Heart of Iron - Ekaterina Sedia [2]
Is it any wonder that I took her words more deeply to heart than my mother’s?
When I turned eighteen, I was judged to be ready for my debut—even Eugenia nodded and conceded there was nothing to be gained by delaying it further. I was not so much excited about the balls and the season as I was about getting to visit St. Petersburg again—even though we had an apartment there, we spent all of our time in Trubetskoye, and visited only rarely. I missed the leaden Neva and the spire of the Admiralty piercing the fat low winter clouds, and I could not wait to walk those broad and impossibly straight streets, blown through by the cold autumn winds.
Despite my mother’s predictions, I had not achieved beauty. Rather, my appearance had become stuck between my aunt’s sharp features and my mother’s dainty ones—neither an ugly duck nor a swan, I could only claim awkwardness as one feature that belonged to me and no one else.
Then there was the matter of a dress; my mother fully intended to fret about it until Eugenia rolled her eyes and hired a village seamstress. “Here,” she told the large, red-handed and rough-knuckled woman as she gave her the money. “Make something not embarrassing.” The woman nodded while I secretly doubted the effectiveness of such low-aiming instruction. But to my surprise, the dress turned out to be foam green, simple, and beautiful in a manner of Grecian shifts (if Grecians were to wear corsets and crinolines under theirs.) Thus accoutered, I was ready for anything fine society was prepared to throw at me.
I confess to some anxiety as Eugenia’s carriage left the familiar backwater of Trubetskoye and clanked along the too-wide ruts toward the capital. Squeezed between my mother’s warm soft shawl and my aunt’s sharp elbow, I had all the time in the world to think and fret, even as Miss Chartwell’s fish eyes watched me from the seat opposite ours where she was losing a silent and undignified battle with hat boxes and suitcases that had not fit on the carriage roof.
I felt an impostor, somehow—as if my papa’s sacrifice and service had expired the day he had died, and now my mother and I were nothing, just poor relations leeching off of my aunt’s kindness; as if my family’s past did not entitle me to a place at the emperor’s season; as if I did not stand to inherit two titles. All of that was no more than dust to me, and the closer we got to the icy, stony beauty of St. Petersburg, the more perturbed I felt.
Fortunately, my mother and Eugenia’s exclamations brought me out of the tar pit of excessive self-reflection.
“It changes every time I come by,” Eugenia said. “Every time.”

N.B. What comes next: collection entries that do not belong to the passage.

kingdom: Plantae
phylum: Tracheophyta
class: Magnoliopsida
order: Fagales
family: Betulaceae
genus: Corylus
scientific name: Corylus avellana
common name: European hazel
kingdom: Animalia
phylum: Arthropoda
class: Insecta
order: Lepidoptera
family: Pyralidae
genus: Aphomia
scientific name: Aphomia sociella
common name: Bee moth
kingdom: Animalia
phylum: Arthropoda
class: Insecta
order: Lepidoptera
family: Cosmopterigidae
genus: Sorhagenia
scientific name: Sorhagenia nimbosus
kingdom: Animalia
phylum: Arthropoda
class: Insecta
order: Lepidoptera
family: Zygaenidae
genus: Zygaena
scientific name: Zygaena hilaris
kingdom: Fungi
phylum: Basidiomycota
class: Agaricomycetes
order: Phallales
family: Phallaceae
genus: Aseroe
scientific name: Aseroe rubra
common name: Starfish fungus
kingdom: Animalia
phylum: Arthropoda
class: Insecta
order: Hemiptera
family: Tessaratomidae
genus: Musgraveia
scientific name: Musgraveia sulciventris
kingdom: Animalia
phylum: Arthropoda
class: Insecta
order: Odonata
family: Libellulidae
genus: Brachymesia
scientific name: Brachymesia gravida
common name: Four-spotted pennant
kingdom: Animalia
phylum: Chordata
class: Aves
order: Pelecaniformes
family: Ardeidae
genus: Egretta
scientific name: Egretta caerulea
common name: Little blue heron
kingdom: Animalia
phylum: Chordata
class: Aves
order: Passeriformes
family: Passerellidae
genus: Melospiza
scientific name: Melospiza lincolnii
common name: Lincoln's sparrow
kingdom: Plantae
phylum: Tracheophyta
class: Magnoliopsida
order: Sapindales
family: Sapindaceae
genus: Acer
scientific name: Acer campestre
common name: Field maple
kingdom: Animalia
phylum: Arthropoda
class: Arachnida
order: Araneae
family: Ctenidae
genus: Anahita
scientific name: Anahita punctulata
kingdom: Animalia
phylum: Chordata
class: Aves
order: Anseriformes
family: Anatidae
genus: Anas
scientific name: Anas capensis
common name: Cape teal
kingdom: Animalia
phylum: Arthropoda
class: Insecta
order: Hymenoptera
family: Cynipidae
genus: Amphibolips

“Indeed,” my mother said peering through the window on her side of the carriage. “I guess it is a good thing that the emperor is taking care of the roads.” She smiled at me and leaned back into the cushions to allow me a view out of the window.
The road I remembered as being insubstantial and barely passable in the spring floods was being widened—a crew of freedmen labored next to the road, shattering stone with heavy hammers; another crew collected the resulting gravel and loaded it into long, open carts. I surmised the carts would then be sent to pave the road—it was still dirt at our present location, but noises ahead signaled it was paved not too far from there.
Roads and highways and railroads were the emperor’s latest obsession. Eugenia had shrewdly observed he had to do something with all the freedmen, now that the fields were modernized and required fewer workers than before. My mother approved of the emperor’s actions as she approved of everything he did—he was her connection to my dead papa, his protégé of sorts, even though such an imaginary inversion of power was ridiculous.
To Eugenia, the relentless reformism seemed to signal something beyond imperial magnanimity— I swear she could see farther into the future than any of us with her small beady eyes.